Who knows for sure? After all, we’ve had the so-called Pastagate in 2013.

You may recall how an inspector of the Office québécois de la langue française (OQLF) sent a letter of warning to an upscale restaurant, Buonanotte, for using Italian words such as pasta, antipasti and calamari on its menu instead of their French equivalents. The incident occurred as the National Assembly was debating Bill 14, a bill to toughen the province’s Charter of the French Language. Instead of complying with instructions on the letter he received from the OQLF, the owner of Buonanotte went public, and it generated a widespread public outcry across the province, even among francophones, about the OQLF abusing its powers. The incident led to the resignation of Louise Marchand, head of the OQLF.

Once the law is in effect, here’s how Café Starbucks might look like in Québec.

Image: Starbucks

It makes no sense from a branding standpoint. And that’s likely the government’s point. Bill 96 is meant to strengthen the Charter. And one way to do so is to make it impractical to keep using an English trademark on signs. The law is effectively forcing retailers to trademark a French version of their name. So, the idea that electronics retailer Best Buy could become Meilleur Achat in Québec is no longer far-fetched.

Failure to comply will be costly

Bill 96 gives the OQLF new power.

The court may, on an application by the OQLF, order the removal or destruction of any poster, sign, advertisement, billboard or illuminated sign that contravenes the Charter, at the expense of the offender. The minister of the French Language will have the power to suspend or revoke a permit delivered by another authority in Québec. The fines for contravening the Charter can be as high as $30,000. Amounts are doubled for a second offence and tripled for any additional offence.

While this is no laughing matter, I suspect we will see some very creative interpretations of the law and adaptations in order to comply. Since ”marked predominance” of French is satisfied if the text written in French “has a much greater visual impact than the text written in the other language”, what’s to prevent a retailer like Winners to keep using its name, keep its current illuminated sign and add markedly larger sign next to it with its French slogan?
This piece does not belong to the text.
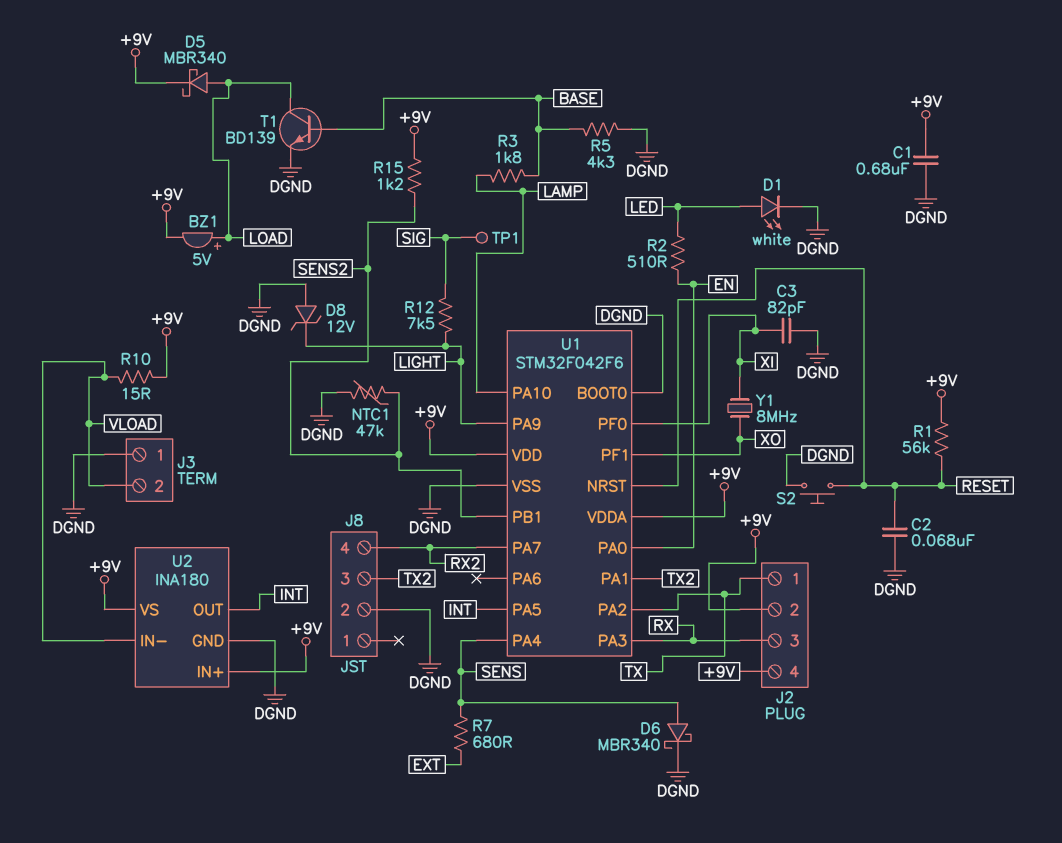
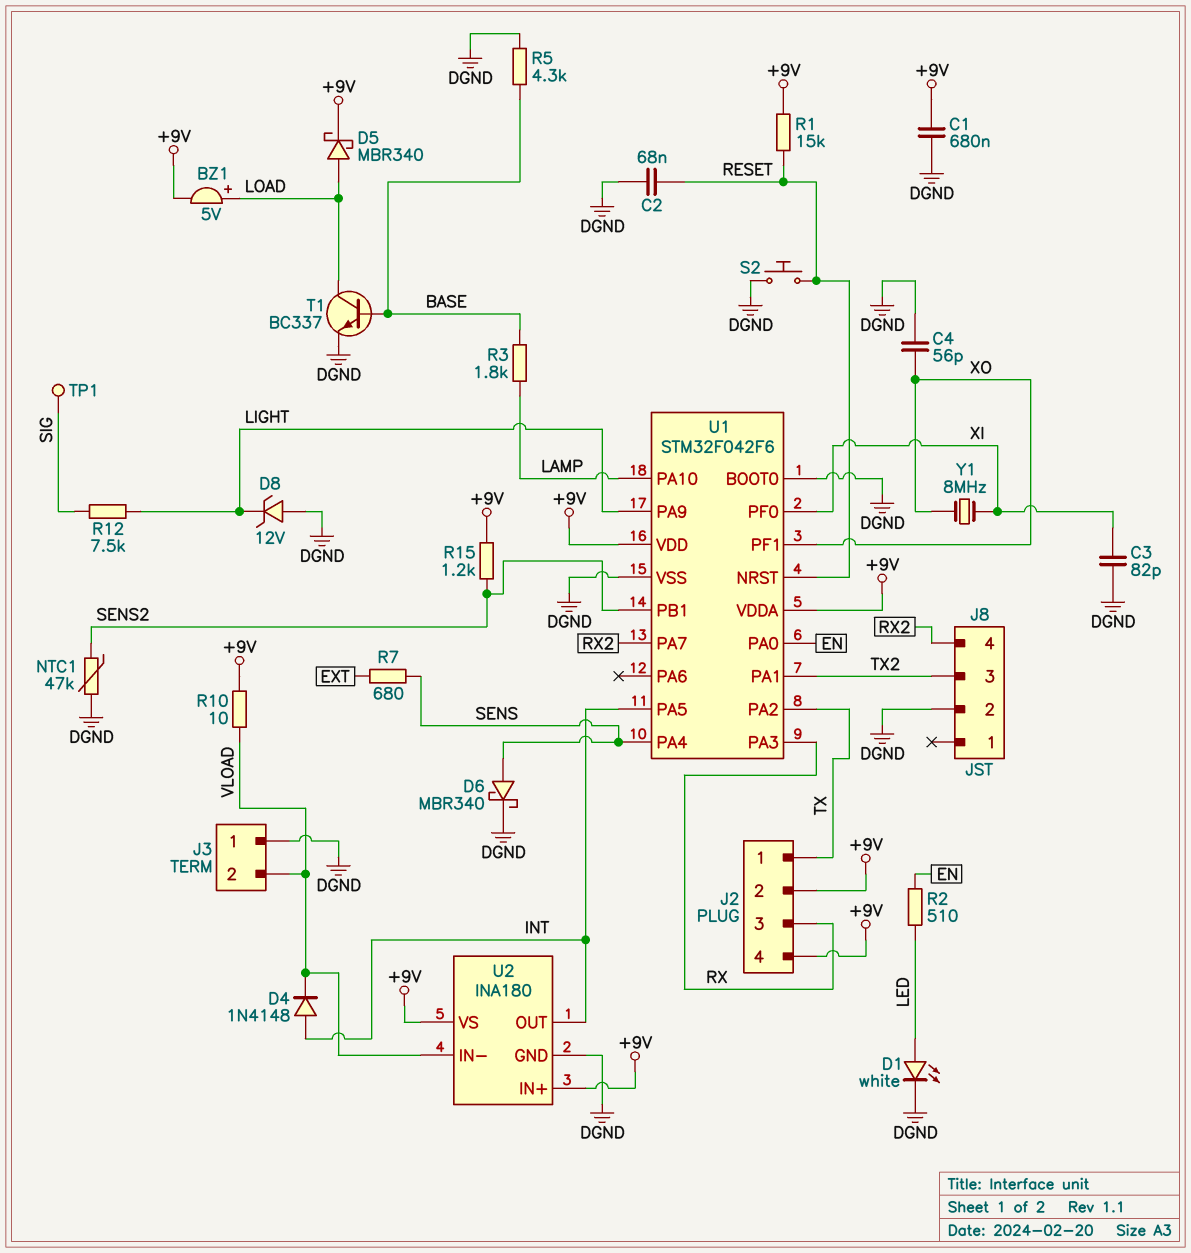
C4: none -> 56pF (DGND, XO)
D4: none -> diode 1N4148 (A INT, K VLOAD)
R1: 56k (+9V, RESET) -> 15k (+9V, RESET)
R10: 15 (+9V, VLOAD) -> 10 (+9V, VLOAD)
T1: NPN BD139 (B BASE, C LOAD, E DGND) -> NPN BC337 (B BASE, C LOAD, E DGND)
Or Lululemon adding a large backlit sign with one of its mottos like “Do one thing a day that scares you” in French in large font?

This story is definitely one to be continued, or À SUIVRE.

Éric Blais is the President of Headspace Marketing in Toronto, a consultancy helping marketers build their brands in Québec since 2004.


Sources consulted:

Bill 96 –

Borden Ladner Gervais LLP Charter Of The French Language: Changes Affecting Trademarks In Québec, 21 July 2022 by Clara Chow and Genevieve Bergeron



  1. This was an interesting article. I’ve occasionally wondered why some brands from outside of Quebec created a French trademark for their stores in the province (Bureau en Gros, PFK, Pharmaprix) while others like Canadian Tire, Five Guys, Urban Outfitters and Roots don’t bother. As reporter Éric Blais stated, these new measures in bill 96 do seem designed to make an English trademark bothersome to use in Quebec (to put it politely). As I am no longer in retail, I find it more amusing than alarming to comtemplate the complete francization of the commercial landscape in La Belle Province: Next time I need my tires rotated, I’ll take my car to Pneu Canadien. When I amble down Sainte Catherine, I’ll pick up some gear at Pourvoirie Urbaine or Racines and duck into Cinq Gars for a burger and fries. After that, I’ll check out the latest super-thin laptops at Pomme. Meanwhile it should be smooth sailing for A&W Food Service, comptemplating the expansion of its Pret A Manger brand across Canada. Mind you, there is the possible question of those missing diacritical marks. Shouldn’t it be Prêt à Manger? Oh well, lawyers need to work too!